## Supplied material
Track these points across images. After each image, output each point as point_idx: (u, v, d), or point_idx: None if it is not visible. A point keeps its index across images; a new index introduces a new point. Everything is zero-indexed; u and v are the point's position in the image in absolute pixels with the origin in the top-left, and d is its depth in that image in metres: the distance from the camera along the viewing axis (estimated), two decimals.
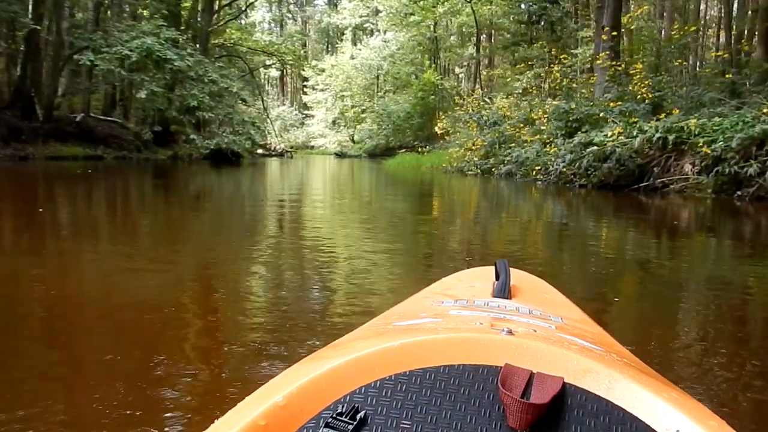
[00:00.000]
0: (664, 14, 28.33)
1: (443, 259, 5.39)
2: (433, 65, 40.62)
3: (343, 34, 53.60)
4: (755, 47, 17.90)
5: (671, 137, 11.86)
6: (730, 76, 14.47)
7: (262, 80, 49.71)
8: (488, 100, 24.83)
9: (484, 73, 38.53)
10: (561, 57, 24.91)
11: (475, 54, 38.90)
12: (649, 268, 5.14)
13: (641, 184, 12.20)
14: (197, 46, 27.70)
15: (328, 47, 58.88)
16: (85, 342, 2.88)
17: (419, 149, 28.24)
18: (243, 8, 37.38)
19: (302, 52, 44.41)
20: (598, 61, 17.15)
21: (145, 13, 26.55)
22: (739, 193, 10.52)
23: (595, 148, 12.68)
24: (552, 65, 30.88)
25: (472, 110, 22.45)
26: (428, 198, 13.31)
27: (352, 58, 48.00)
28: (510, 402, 0.67)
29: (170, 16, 26.92)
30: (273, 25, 59.04)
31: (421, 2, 37.95)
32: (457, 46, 42.70)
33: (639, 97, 13.81)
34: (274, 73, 55.26)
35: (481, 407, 0.70)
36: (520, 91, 30.48)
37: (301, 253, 5.37)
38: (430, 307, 1.15)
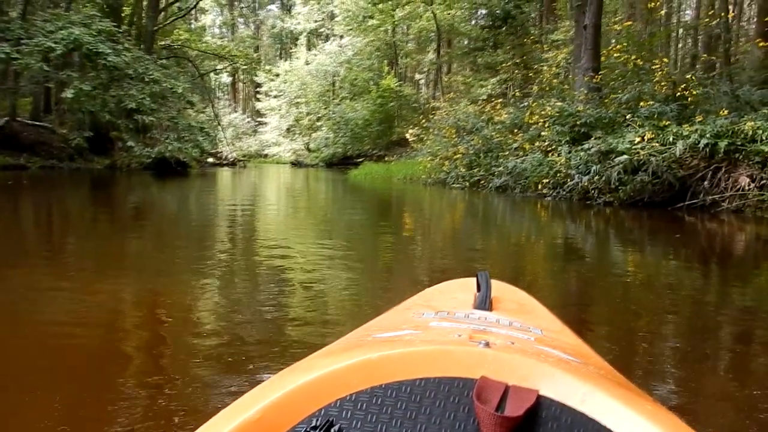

## What is required
Copy the listing exactly but drop its images.

## Final answer
Track these points across images. After each image, output each point as point_idx: (u, v, d), or point_idx: None if it is not visible. A point keeps its index across images; a new index introduces a new point. Everything is zero-indexed; u and v are the point's position in the image in absolute pixels with the origin in the top-left, and d is its depth in that image in metres: the distance from the camera along the viewing axis (estimated), two decimals.
[00:00.000]
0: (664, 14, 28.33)
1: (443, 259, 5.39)
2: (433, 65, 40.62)
3: (343, 34, 53.60)
4: (755, 47, 17.90)
5: (671, 137, 11.86)
6: (730, 76, 14.47)
7: (262, 80, 49.71)
8: (488, 100, 24.83)
9: (484, 73, 38.53)
10: (561, 57, 24.91)
11: (475, 54, 38.90)
12: (649, 268, 5.14)
13: (641, 184, 12.20)
14: (197, 46, 27.70)
15: (328, 47, 58.88)
16: (85, 342, 2.88)
17: (419, 149, 28.24)
18: (243, 8, 37.38)
19: (302, 52, 44.41)
20: (598, 61, 17.15)
21: (145, 13, 26.55)
22: (739, 193, 10.52)
23: (595, 148, 12.68)
24: (552, 65, 30.88)
25: (472, 110, 22.45)
26: (428, 198, 13.31)
27: (352, 58, 48.00)
28: (510, 402, 0.67)
29: (170, 16, 26.92)
30: (273, 25, 59.04)
31: (421, 2, 37.95)
32: (457, 46, 42.70)
33: (639, 97, 13.81)
34: (274, 73, 55.26)
35: (481, 407, 0.70)
36: (520, 91, 30.48)
37: (301, 253, 5.37)
38: (430, 307, 1.15)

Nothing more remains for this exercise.